At The Movies: Fleshy pleasures in a tale of djinns and kings

A still from the film Three Thousand Years Of Longing starring Tilda Swinton. PHOTO: SHAW ORGANISATION

Three Thousand Years Of Longing (M18)

108 minutes, opens on Thursday

4 stars

The story: Dr Alithea Binnie (Tilda Swinton) is a scholar who has settled into books and research. She has chosen the single life, one marked by calmness and reason. While in Istanbul at a conference, she meets a spirit known as a djinn (Idris Elba), who offers her three wishes in exchange for his freedom. Is he telling the truth or seeking to trick her? Based on the 1994 short story The Djinn In The Nightingale's Eye by British author A.S. Byatt.

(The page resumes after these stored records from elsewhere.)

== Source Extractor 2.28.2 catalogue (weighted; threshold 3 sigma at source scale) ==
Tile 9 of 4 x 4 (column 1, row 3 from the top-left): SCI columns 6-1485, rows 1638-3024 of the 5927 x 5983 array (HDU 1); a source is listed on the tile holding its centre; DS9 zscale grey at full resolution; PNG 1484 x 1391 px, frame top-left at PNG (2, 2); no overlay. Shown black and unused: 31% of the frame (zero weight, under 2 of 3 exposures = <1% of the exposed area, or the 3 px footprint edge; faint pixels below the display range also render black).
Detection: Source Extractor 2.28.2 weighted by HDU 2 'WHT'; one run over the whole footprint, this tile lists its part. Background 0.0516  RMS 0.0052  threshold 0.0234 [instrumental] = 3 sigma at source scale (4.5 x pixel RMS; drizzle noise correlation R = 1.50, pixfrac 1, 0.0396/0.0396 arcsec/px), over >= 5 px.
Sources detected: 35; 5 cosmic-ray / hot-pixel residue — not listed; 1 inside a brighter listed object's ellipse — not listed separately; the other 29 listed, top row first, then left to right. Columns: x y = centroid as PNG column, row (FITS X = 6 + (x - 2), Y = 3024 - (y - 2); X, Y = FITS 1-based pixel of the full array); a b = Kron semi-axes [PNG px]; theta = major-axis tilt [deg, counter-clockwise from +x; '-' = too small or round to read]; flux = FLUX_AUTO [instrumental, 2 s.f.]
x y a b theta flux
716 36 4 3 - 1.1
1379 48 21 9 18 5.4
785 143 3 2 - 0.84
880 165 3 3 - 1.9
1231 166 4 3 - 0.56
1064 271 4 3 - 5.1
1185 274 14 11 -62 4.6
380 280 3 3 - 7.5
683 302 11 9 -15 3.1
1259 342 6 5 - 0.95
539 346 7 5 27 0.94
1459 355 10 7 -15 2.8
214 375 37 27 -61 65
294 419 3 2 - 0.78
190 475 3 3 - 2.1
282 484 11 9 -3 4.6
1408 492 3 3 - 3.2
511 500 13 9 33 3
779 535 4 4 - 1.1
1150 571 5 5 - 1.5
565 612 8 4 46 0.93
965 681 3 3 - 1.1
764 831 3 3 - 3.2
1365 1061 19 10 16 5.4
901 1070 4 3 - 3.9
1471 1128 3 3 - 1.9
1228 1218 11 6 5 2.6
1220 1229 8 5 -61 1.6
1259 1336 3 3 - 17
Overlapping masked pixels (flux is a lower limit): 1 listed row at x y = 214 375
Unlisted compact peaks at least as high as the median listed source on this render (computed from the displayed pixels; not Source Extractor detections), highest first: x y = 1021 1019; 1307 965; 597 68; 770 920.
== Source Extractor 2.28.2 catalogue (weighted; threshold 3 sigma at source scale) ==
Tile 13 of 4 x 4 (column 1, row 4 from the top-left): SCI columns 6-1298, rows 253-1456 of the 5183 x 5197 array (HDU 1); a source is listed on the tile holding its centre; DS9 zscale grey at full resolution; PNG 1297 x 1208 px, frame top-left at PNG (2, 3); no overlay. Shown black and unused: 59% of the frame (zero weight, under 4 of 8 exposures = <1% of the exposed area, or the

At first glance, this appears to be a mystery thriller disguised as a fantastical tale of an Oriental djinn released from a bottle by a Western woman of science. Dr Binnie and the djinn come to the table aware of each other's reputations, based on myths - she is supposed to be wary of the consequences of making poor wishes, he is supposed to be a trickster out to manipulate her.

But director and co-writer George Miller seems to lose interest in that thread after a while, and appears more intent on world-building. If there is something that Miller knows, it is creating cultures, which he did so terrifically in the dystopian environments of the four Mad Max movies (1979 to 2015). Everything his wasteland marauders owned was stuck together from detritus - clothes, cars and even their language and myths.

The appearance of the djinn in Dr Binnie's Istanbul hotel room is a framing device for Miller's real interest - the flashbacks to the spirit's past life in the royal courts. These interludes are semi-comic, visually lavish affairs, each one a pearl in a gaudy necklace. There are feasts and orgies (note the M18 rating) that tap Miller's fascination with the fleshiness of bodies. Remember the seraglios, breeders and lactation chambers in Mad Max: Fury Road?

This movie is no tightly plotted work of thematic perfection. In fact, the closing scene feels unnecessarily drawn out.

But Three Thousand Years Of Longing does offer a fascinating glimpse into how one of the most visually inventive Western brains of our time has processed his love of an Orient that has only ever existed in myths.

Hot take: The decadent recalls, rather than the contemporary story, make you wish for more.